━━━ PROVIDED PASSAGE ━━━
Our FY07 appropriations bill, when you normalize it for inflation, has negative real growth. That’s the first time we’ve had negative real growth since 1997, so that is challenging for us.
There’s a growing sense inside the Beltway that the Global War on Terrorism supplementals, Congress shouldn’t have to add additional money to the services to fight the war, that the services should pay for that from within the funding in their program. I’ll tell you, that’s a non-starter because it won’t work. The Air Force needs about $17 billion. The Army, as you know, needs significantly more than that to prosecute the war. So unless there’s an increase in DOD top line, which I’m not expecting to materialize, you won’t be able to fight the war within the baseline program.
Clearly there’s a big focus on ground forces and a lack of recognition, if you will, on what naval forces and air forces bring to the current fight.
My folks are going frantically through the appropriations bill just to see where we are and what we’ve got. What it looks like is our personnel accounts come down about $100 million. Congress took a reduction there. O&M which ends up being the big player. Readiness comes down about $2 billion. Infrastructure comes down a little bit. But our modernization/recapitalization accounts, when it nets out it increases a little bit. So let me peal back and give you all a little bit more insight.
These are some of the selected programs that we put on our watch list, if you will, and engage on very heavily with the Congress.
The F-22 program, the multi-year program for the F-22. Congress added $1.4 billion to that program to support 20 airplanes and have approved the multi-year procurement profile on the Appropriation Committee. That’s great news for us.
The Department of Defense had determined that we only needed one engine for the F-35 due to great engine technologies we have today, and that the risk of downsizing from two to one, the risk would be minimal. The folks on the Hill weren’t convinced of that and have added $170 million to continue development of the second engine for the Joint Strike Fighter.
Our F-35 Joint Strike Fighter program, we had five airplanes in the ’07 budget that we were expecting to build. Congress has reduced the program about $300 million which will allow us to build two aircraft in FY07.
━━━ SUPPLIED DATA ━━━
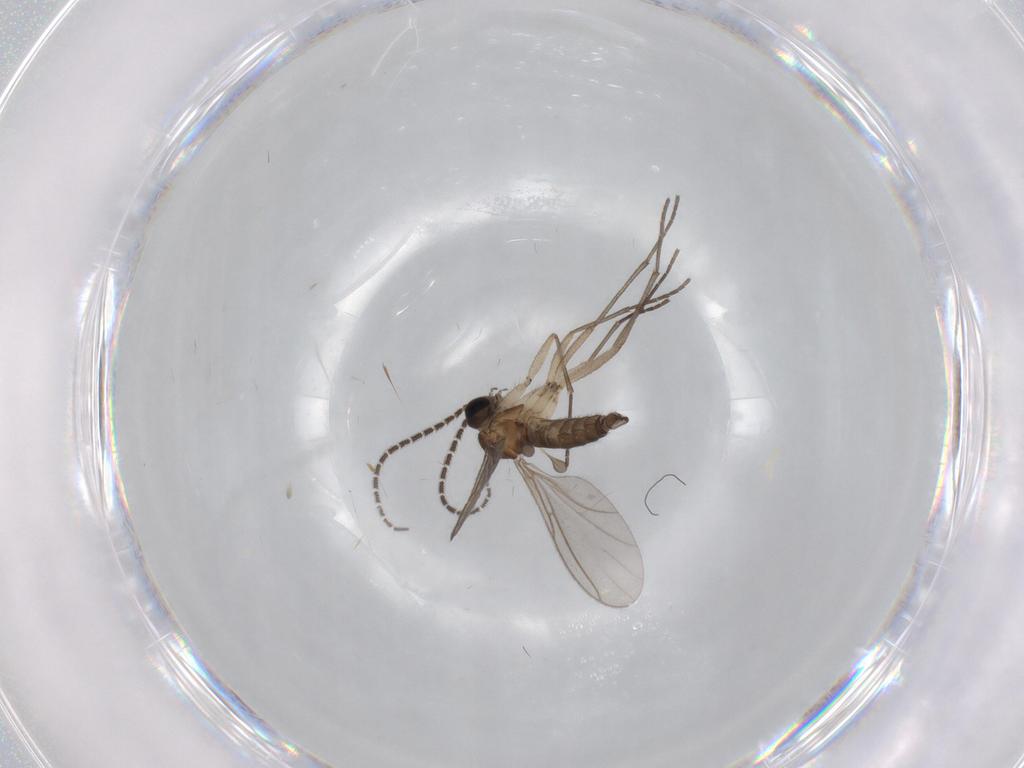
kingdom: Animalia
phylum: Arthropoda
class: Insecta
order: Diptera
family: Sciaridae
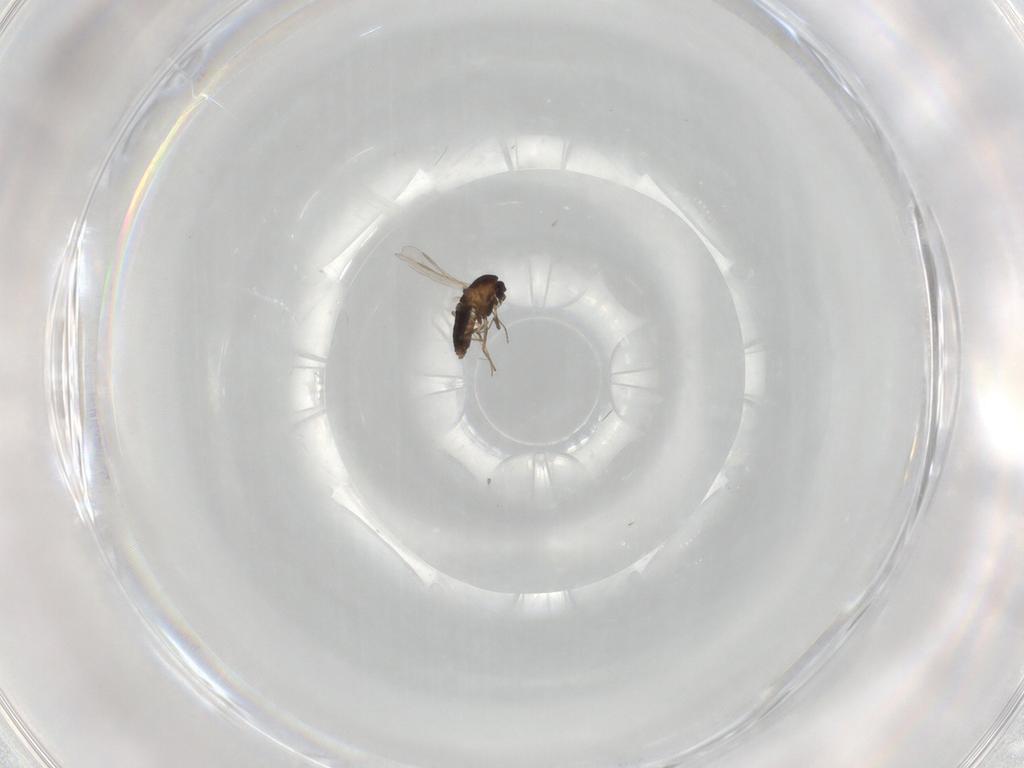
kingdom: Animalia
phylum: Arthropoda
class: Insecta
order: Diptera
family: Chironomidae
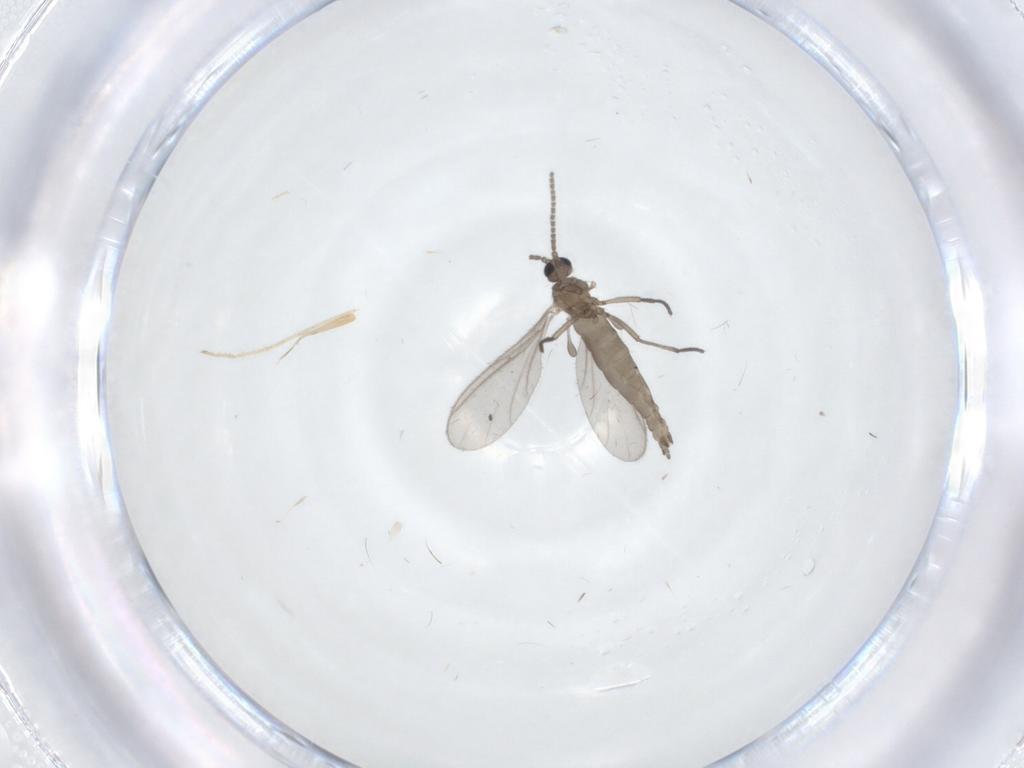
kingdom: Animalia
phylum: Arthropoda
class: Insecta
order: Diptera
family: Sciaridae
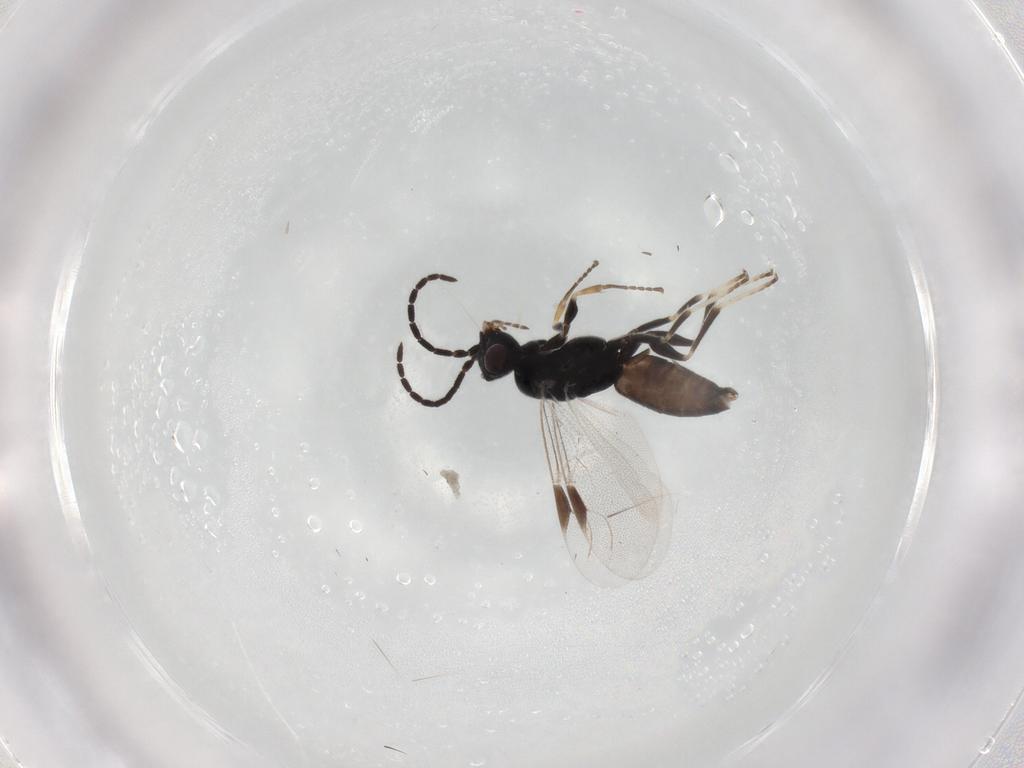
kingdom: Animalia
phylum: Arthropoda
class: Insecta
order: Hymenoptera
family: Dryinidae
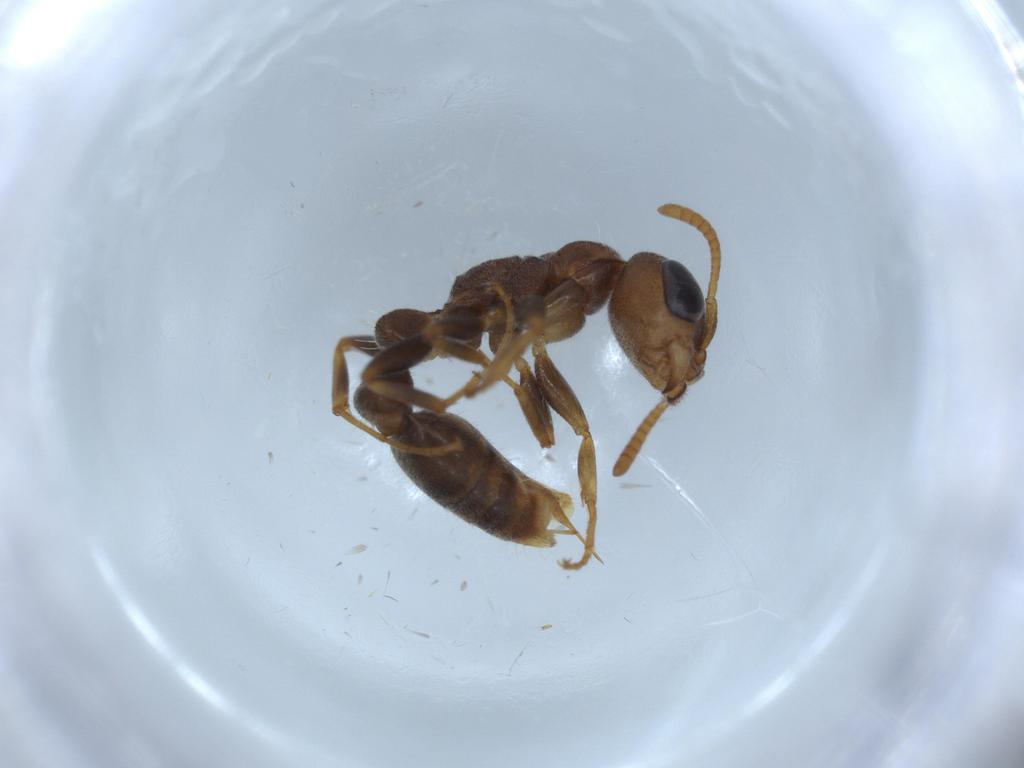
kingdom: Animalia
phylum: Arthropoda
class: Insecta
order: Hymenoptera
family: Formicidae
━━━
━━━ SUPPLIED DATA ━━━
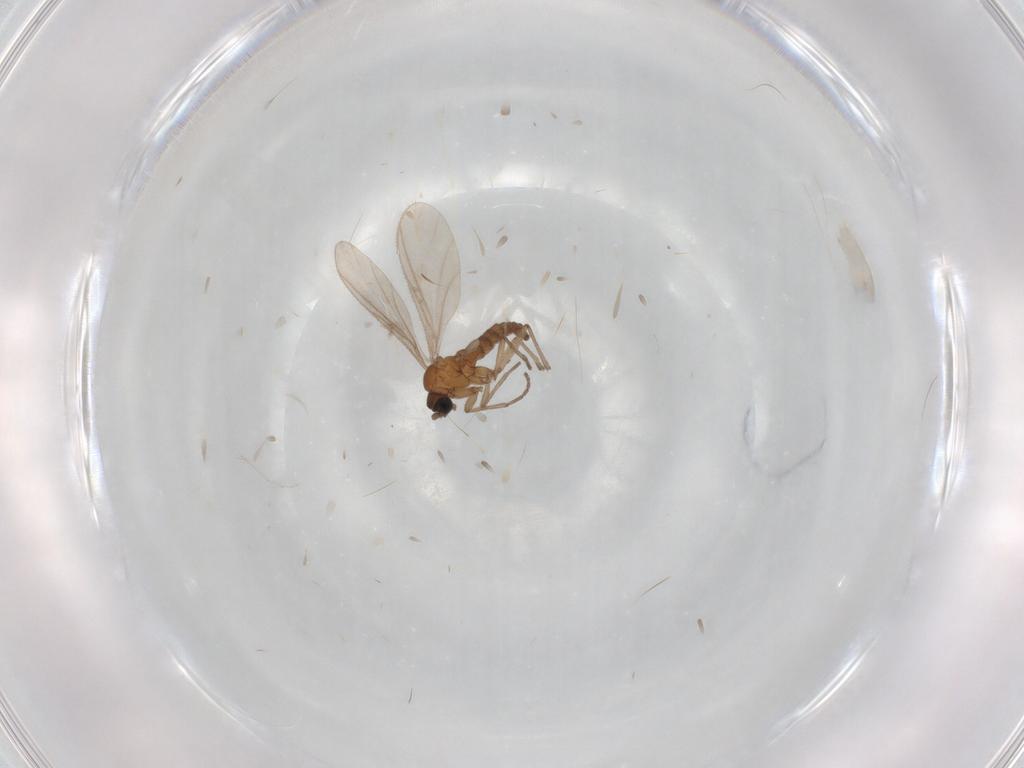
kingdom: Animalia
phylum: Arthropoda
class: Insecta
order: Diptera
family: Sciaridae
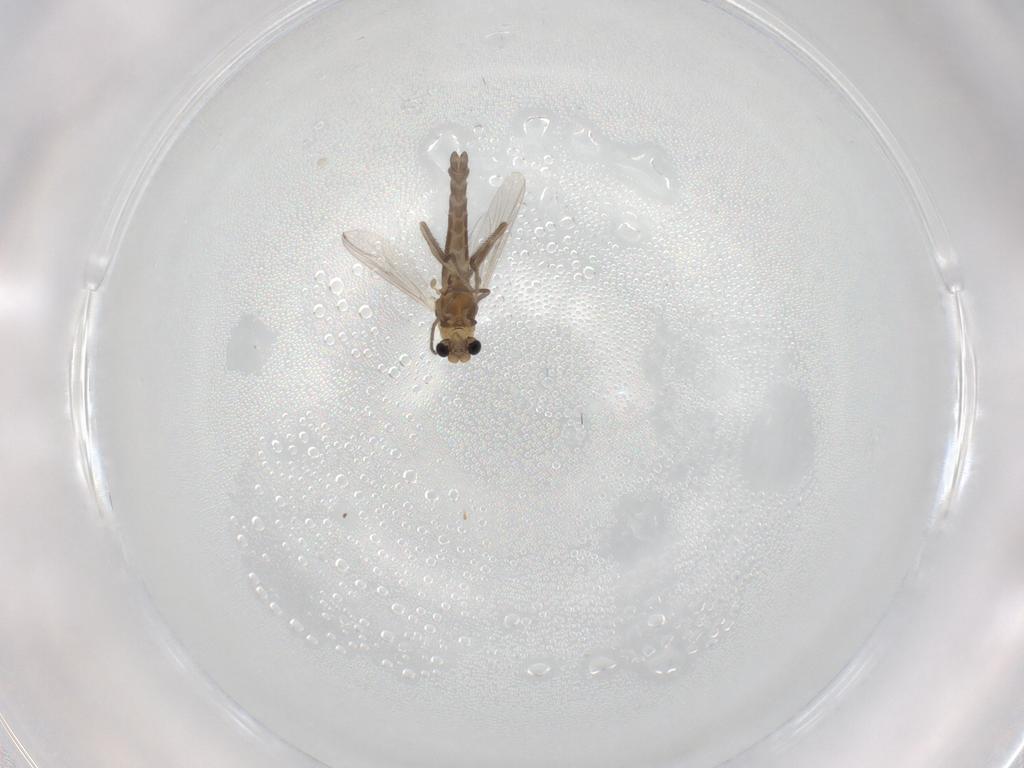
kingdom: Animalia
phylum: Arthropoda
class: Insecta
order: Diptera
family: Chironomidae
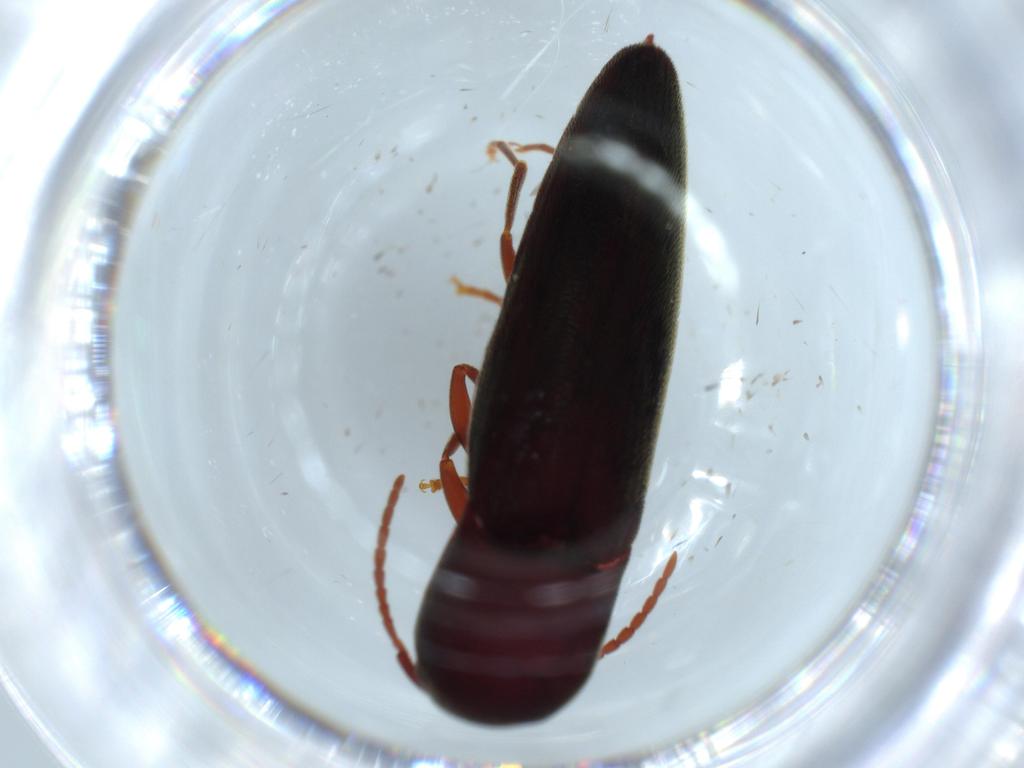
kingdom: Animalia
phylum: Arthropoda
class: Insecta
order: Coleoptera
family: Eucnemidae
━━━
_BRIEF 1:_ Reproduce the part of the remarks on the FY07 appropriations bill between "My folks are" and "with the Congress.", inclusive.
_BRIEF 2:_ List every dollar amount that appears in the remarks on the FY07 appropriations bill, in the order they occur.

_EXERCISE OUTPUT 1:_
My folks are going frantically through the appropriations bill just to see where we are and what we’ve got. What it looks like is our personnel accounts come down about $100 million. Congress took a reduction there. O&M which ends up being the big player. Readiness comes down about $2 billion. Infrastructure comes down a little bit. But our modernization/recapitalization accounts, when it nets out it increases a little bit. So let me peal back and give you all a little bit more insight.
These are some of the selected programs that we put on our watch list, if you will, and engage on very heavily with the Congress.

_EXERCISE OUTPUT 2:_
$17 billion
$100 million
$2 billion
$1.4 billion
$170 million
$300 million